The humble record shop has seen a lot of changes in the past 27 years, formats being the obvious one. “I see quite a few people who got rid of their vinyl collection back in the day to change to CDs. And, they’re now getting rid of their CDs to rebuy the vinyl they got rid of. I suppose people are probably fed up of reading about the vinyl revival at this stage, but it’s certainly still growing and growing year by year. But there are still a lot of people out there buying CDs – you’d be surprised.”

Meighan says the core role of a record shop hasn’t changed. It’s still about trust, recommendations and community in the shop, as well as online.

“We might be selling less overall, but it’s still about building up trust between you and the customer.
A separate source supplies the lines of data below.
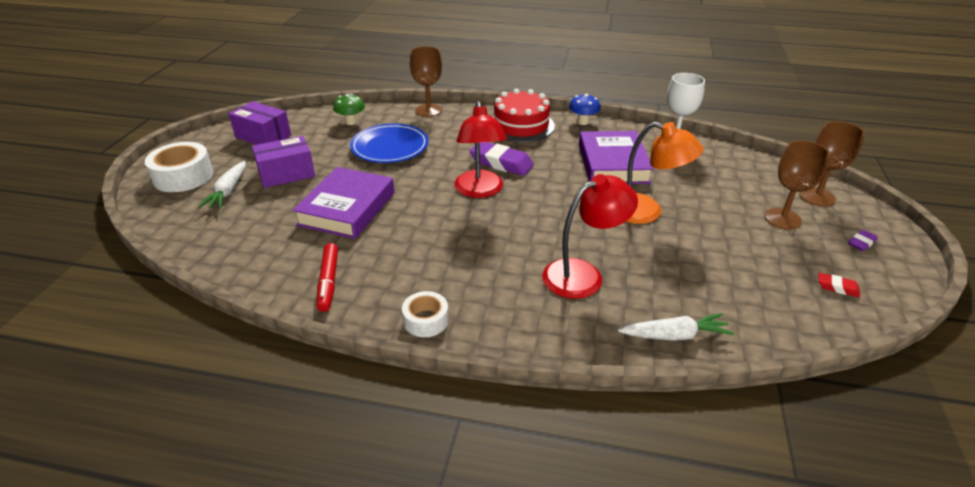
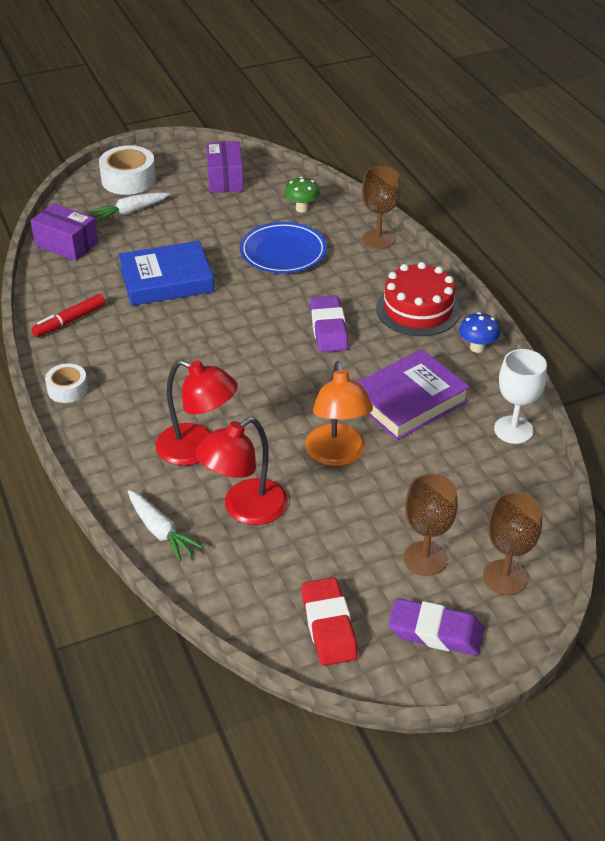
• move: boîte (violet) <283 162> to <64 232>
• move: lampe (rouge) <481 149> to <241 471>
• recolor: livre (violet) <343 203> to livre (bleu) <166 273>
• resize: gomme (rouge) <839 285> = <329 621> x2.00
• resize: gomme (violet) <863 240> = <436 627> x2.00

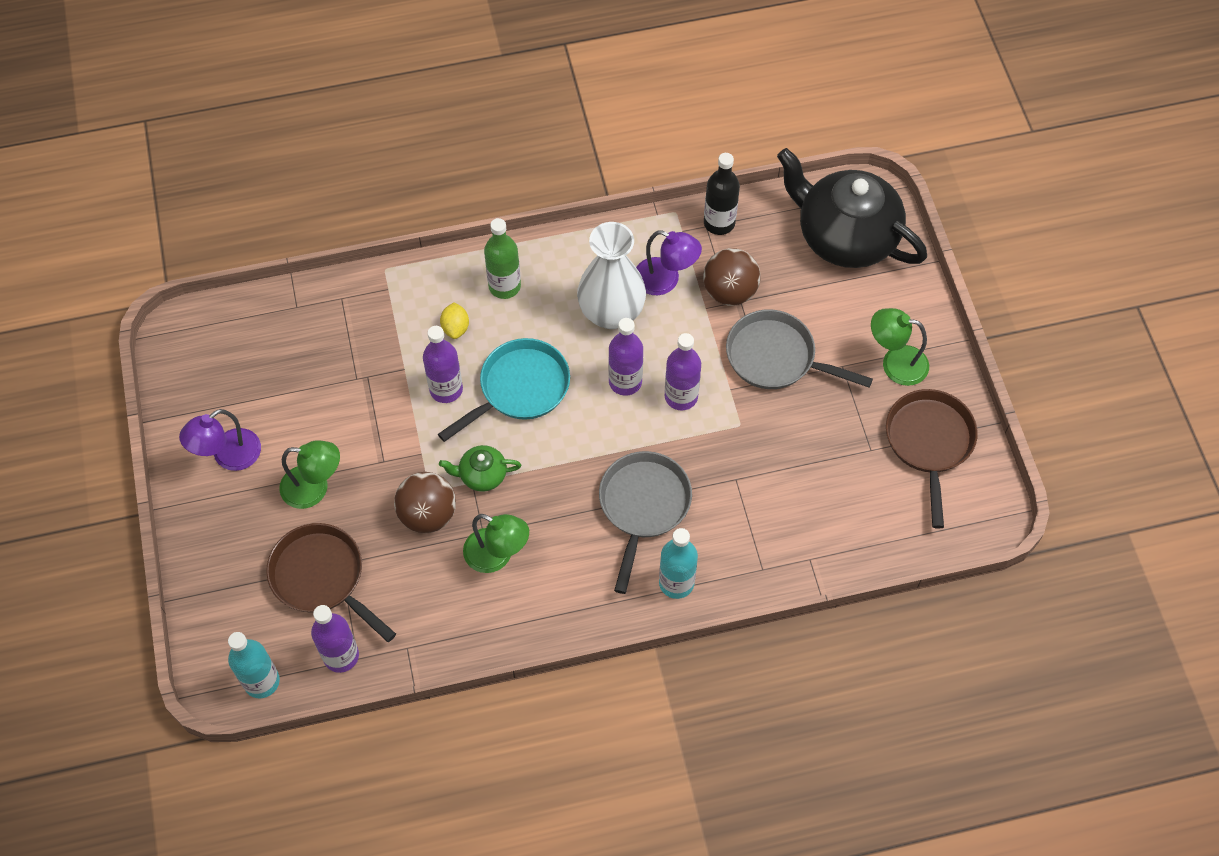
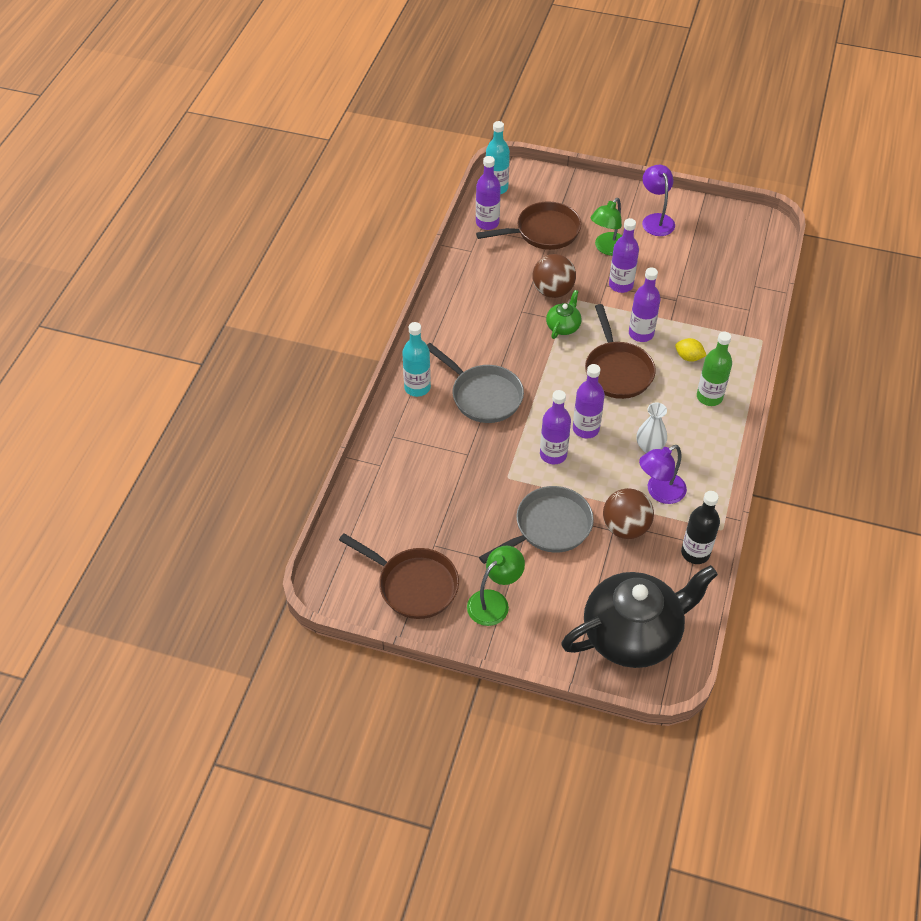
• delete: lampe (vert) <496 543>
• insert: bouteille (violet) <624 255>
• recolor: poêle (turquoise) <504 390> to poêle (marron) <620 351>
• resize: vase (blanc) <611 275> = <652 427> x0.54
Even in this day and age, with the Spotify playlists and whatever else it is, I still think that personal contact, whether that’s coming from me or whether it’s the customers chatting in the shop and recommending each other things, is important. That hasn’t changed in 20 or 30 years.

“There’s also still that sense of the community, that hub in the town, for a certain type of character: whether it’s bands getting together or even through the social media page, lads connecting and recommending each other music when they’d never seen each other before.”

Clued-in customers

What has changed and affected recent closures of bricks-and-mortar shops in Ireland over the past 10 years has been increased competition for customers' disposable income. Music isn't the dominant culture any more, and Meighan sees it in the lack of bands coming through in Kilkenny.

"I don't know what to put that down to. I think the fact that there's so much competition these days – whether it's video games or Spotify or Netflix, there's stuff coming at people from a hundred different angles."

There is still a younger audience coming into the shop. Teenagers and people in their 20s are buying vinyl, and Meighan reckons they are clued-in customers.

“They might buy the Velvet Underground and The Smiths or whatever as well as Grizzly Bear and Arcade Fire. They’re not beholden to any particular sound or genre. A record shop isn’t as intimidating as it used to be for them to go into because they have all the info already.”

Meighan has been working in music for 27 years. He’s well-loved and respected in the Irish music industry. But with his cancer, he doesn’t know how much time he has left. I ask him what music means to him now.

“In a way it means more than ever. I’m listening to as much as I ever did. The one sad part of it, you’re not going to hear everything before you go. That’s the same for all of us. It’s more of an immediate worry for me now at the minute. I’m still going to keep tapping away with the shop and the gigs. I have no idea how long I’m going to be here and I’m just going to make the most of it while I can.”